EFFECTS OF THE INVENTION As is apparent from the above description of the embodiments, according to the present invention, an iron core plate having a number of pole non-bridge portions at positions that equally divide the inner circumference of the tooth core, and a non-bridge Maintaining the mechanical function as a connecting part that connects adjacent teeth firmly and integrally holds them by constructing the tooth core by changing the entanglement part by 2 slots and stacking it by about 1/2 each. At the same time, the magnetic flux that short-circuits can be greatly reduced, the exciting current can be greatly reduced, and the efficiency of the motor can be improved, and the vibration and noise due to the imbalance and saturation of the magnetic flux of each phase pole can be greatly reduced. And the effect of reducing troubles in the core punching process.

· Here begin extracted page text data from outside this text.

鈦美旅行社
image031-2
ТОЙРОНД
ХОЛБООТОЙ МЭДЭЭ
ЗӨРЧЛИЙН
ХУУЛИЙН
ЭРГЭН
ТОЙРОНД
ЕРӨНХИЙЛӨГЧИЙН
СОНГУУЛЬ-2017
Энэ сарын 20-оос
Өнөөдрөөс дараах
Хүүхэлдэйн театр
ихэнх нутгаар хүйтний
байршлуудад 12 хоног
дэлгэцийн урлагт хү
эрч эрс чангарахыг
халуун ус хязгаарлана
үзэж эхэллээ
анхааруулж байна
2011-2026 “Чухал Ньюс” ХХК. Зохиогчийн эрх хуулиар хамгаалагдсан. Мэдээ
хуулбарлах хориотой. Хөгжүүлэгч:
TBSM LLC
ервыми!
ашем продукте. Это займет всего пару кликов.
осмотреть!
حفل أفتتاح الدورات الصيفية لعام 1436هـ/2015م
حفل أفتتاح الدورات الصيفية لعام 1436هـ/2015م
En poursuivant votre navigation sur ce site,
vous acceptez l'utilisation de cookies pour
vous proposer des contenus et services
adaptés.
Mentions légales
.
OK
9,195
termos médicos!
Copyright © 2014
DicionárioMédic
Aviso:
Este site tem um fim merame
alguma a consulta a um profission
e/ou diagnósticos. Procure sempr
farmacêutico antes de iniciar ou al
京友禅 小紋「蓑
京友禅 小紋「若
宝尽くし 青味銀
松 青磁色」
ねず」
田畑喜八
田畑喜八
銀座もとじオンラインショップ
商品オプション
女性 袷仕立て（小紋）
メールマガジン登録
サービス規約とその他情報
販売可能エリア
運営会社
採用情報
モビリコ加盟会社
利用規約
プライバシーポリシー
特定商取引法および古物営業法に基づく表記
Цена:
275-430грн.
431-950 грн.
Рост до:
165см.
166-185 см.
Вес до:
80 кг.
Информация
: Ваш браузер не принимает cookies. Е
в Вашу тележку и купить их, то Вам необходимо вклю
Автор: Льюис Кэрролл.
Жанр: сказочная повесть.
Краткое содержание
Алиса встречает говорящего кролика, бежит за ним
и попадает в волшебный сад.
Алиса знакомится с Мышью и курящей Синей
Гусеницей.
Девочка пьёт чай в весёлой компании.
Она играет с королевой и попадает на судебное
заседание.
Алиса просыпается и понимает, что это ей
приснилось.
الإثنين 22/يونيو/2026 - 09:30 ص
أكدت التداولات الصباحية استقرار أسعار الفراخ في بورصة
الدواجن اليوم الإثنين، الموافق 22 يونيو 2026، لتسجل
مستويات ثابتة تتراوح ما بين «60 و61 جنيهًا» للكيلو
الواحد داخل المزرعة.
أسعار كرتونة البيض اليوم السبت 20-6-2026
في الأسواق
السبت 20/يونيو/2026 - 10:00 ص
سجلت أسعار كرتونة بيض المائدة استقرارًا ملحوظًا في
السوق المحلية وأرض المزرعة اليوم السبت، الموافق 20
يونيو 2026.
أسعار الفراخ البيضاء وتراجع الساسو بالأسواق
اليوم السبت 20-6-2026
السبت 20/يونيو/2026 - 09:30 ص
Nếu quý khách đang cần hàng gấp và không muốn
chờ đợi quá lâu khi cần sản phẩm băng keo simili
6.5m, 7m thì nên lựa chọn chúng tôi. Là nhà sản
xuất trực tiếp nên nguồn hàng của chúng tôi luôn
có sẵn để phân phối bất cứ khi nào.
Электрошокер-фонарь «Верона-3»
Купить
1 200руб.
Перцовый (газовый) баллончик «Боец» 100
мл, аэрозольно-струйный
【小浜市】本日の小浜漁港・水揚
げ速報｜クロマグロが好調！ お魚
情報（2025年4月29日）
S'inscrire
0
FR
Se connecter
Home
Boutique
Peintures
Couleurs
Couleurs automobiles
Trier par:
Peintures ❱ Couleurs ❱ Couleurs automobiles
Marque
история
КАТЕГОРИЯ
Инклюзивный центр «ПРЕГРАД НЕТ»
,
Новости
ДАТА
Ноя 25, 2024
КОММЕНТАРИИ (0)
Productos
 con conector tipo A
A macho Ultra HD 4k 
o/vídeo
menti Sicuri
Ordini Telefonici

[Brief description of drawings]

FIG. 1 is a plan view of a tooth portion of a stator core according to an embodiment of the present invention, FIG. 2 is a development view seen from an inner peripheral side of a stator core around which a coil is wound, and FIG. 3 is a plan view of the same. FIG. 4 is a plan view of a tooth portion of a conventional stator core, and FIG. 5 is a plan view of the yoke portion. 1 ... Rotor hole, 2 ... Tooth, 3 ', 3 "... Non-bridged part,
4 '... 3' iron core plate, 4 "... 3" iron core plate, 5 ... tooth core, 9 ... yoke core, 11 ... A phase coil, 12 ... B phase coil .

 ─────────────────────────────────────────────────── ─── Continuation of the front page (56) References Open 61-62537 (JP, U) Open 55-35831 (JP, U) Open 56-158649 (JP, U) Open 59- 138371 (JP, U) Actually opened Sho 57-139245 (JP, U)

Claims (1)

(57) [Claims] 1. A tooth part core having a plurality of teeth radially provided on the outer periphery of a rotor hole, and a yoke part core fitted to the outer periphery of the tooth part core to form a magnetic path. Format 2
In a stator core of a motor having a phase winding, the tooth core is divided into an opening for winding winding on the outer peripheral side of all slots and an inner diameter of the tooth core on the inner peripheral side of the slots equal to the number of poles. A non-bridging portion is provided at the position, and the other inner circumference side of the slot is formed by stacking bridged iron core plates. Further, the tooth core has the same coil 1 on the inner circumference side of the slot in which the A-phase coil is housed. Approximately 1/2 of the total number of iron core plates with one non-bridging portion per pole at positions that evenly divide the entire circumference, and a slot that accommodates the B-phase coil. On the inner peripheral side of the slot different from the slot in which the part is provided, there is one non-bridged part per pole of the same coil in a position that divides the entire circumference equally The stator core of the electric motor is made up of a rigidly integrated structure.